Человек ушел; наутро, в девять, он постучал в дверь и, не получив ответа, заглянул в замочную скважину. Свечи еще горели; ставни оставались запертыми, по-видимому, с вечера. Он стучал громче и громче – нет ответа. Он начал тревожиться, доложил хозяину о затянувшемся молчании; тот, убедившись, что постоялец не оставил ключа в двери, подобрал другой ключ и вскрыл комнату. Свечи почти догорели, но и последнего неверного их трепетания было довольно, чтобы убедиться: жильца в комнате нет! Постель была нетронута, ставни закрыты изнутри. Можно, конечно, предположить, что он вышел из комнаты, запер за собою дверь и, положив ключ в карман, покинул гостиницу. Но тут, видите ли, еще одна загвоздка. «Летящий дракон» на ночь запирался – всегда ровно в полночь, – и после этого никто уже не мог уйти из гостиницы, разве что раздобыв ключи либо сговорившись с кем-то из прислуги.
Но так уж получилось, что вскоре после того, как двери были заперты, в половине первого, один слуга, которого не предупредили, что постоялец просил не беспокоить, заметил в замочной скважине свет и постучался спросить, не нужно ли чего. Сочинитель решительно отказался от каких бы то ни было услуг и вновь потребовал, чтобы его не тревожили до утра. Благодаря этому эпизоду стало доподлинно известно, что жилец находился в комнате уже после того, как входные двери были заперты на все засовы и замки. Хозяин гостиницы держал ключи у себя и божился, что утром они висели на своем обычном месте, у него над изголовьем, и никто не мог бы ими воспользоваться, не разбудивши его. Вот и все, что нам удалось узнать. Граф де Сент-Алир, которому принадлежит дом, был огорчен и оказывал расследованию всяческую поддержку.
– И что же, о поэте-летописце с тех пор ничего не слышно? – спросил я.

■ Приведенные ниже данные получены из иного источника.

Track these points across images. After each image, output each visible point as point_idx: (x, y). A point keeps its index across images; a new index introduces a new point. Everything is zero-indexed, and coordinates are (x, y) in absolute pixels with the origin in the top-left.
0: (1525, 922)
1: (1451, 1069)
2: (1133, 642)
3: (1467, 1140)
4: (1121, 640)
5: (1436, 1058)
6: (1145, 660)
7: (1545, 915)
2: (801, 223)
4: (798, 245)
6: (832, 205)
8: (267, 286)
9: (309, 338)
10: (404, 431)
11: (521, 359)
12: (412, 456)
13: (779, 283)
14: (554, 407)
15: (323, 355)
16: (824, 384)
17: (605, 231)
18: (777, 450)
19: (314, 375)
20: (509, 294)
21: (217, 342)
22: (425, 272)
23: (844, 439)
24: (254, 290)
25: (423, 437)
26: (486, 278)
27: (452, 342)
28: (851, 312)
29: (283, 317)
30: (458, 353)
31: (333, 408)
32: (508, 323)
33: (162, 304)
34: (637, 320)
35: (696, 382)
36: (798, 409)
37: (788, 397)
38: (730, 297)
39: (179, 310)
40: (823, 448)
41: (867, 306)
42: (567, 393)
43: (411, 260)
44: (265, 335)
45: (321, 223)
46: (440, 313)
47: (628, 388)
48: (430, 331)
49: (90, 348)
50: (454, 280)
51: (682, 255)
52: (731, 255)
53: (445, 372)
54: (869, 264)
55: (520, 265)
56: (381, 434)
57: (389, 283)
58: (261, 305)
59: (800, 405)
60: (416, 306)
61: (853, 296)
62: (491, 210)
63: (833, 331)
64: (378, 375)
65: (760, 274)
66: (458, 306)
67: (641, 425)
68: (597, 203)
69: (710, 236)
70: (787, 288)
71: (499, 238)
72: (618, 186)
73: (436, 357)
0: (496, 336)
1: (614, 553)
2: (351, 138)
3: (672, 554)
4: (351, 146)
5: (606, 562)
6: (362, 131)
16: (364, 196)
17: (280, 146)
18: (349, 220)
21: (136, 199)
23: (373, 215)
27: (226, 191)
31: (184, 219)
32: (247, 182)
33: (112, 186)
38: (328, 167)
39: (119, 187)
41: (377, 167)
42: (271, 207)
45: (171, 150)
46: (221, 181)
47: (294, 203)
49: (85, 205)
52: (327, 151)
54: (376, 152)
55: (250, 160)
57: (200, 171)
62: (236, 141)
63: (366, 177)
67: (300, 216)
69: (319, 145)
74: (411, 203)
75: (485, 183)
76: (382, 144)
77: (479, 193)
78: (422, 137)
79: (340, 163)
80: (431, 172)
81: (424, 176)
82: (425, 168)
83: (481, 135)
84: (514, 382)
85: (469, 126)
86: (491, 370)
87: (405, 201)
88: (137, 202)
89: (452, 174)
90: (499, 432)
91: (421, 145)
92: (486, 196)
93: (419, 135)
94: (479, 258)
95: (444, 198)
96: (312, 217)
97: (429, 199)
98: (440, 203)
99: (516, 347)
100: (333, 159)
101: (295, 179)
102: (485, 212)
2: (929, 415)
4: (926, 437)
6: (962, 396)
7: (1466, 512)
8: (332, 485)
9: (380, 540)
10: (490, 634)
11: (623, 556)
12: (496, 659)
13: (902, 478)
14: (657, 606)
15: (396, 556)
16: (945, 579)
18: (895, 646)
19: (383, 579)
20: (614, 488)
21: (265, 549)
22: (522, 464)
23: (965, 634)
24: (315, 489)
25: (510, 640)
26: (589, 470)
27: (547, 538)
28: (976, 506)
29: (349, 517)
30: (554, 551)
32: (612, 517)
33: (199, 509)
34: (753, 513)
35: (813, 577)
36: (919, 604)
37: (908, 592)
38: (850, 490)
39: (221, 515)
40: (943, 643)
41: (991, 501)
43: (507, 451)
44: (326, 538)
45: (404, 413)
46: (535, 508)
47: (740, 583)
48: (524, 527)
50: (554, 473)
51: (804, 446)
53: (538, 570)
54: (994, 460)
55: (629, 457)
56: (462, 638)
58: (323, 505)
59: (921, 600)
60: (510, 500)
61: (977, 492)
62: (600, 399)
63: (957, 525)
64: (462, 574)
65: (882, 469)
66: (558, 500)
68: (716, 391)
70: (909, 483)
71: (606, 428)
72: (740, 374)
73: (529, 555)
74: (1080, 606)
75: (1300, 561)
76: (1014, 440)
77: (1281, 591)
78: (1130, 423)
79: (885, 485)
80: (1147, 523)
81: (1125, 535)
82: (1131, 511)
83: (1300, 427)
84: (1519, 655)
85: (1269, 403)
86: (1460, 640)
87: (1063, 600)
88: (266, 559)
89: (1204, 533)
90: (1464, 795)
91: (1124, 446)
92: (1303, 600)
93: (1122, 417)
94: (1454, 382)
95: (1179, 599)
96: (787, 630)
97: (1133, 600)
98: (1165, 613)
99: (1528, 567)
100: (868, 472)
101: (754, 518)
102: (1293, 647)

– Решительно ничего; больше он не появлялся. Вряд ли он жив; а если жив, то, похоже, попал в какое-то чертовски неприятное положение и постарался исчезнуть – спешно и со всею возможною таинственностью. Но об этом остается только гадать. Единственное, что нам известно наверное: он занимал вашу, месье, комнату, а потом исчез незнамо как.
– Надо же, – сказал я, – вы поведали нам уже о трех случаях, и все три произошли в одной и той же комнате.
– Да, и все три равно непостижимы. Дело в том, что, убив свою жертву, преступник тут же должен решить весьма сложную задачу: как спрятать труп. Трудно поверить, чтобы три человека, один за одним, умерщвлены были в одной и той же комнате, притом тела их так удачно припрятаны, что и следа не осталось.
После этого мы перешли к другим вопросам, и месье Карманьяк с самым серьезным видом преподнес нам великолепнейшую коллекцию скандалов и анекдотов, собранную им за годы службы в полицейском ведомстве.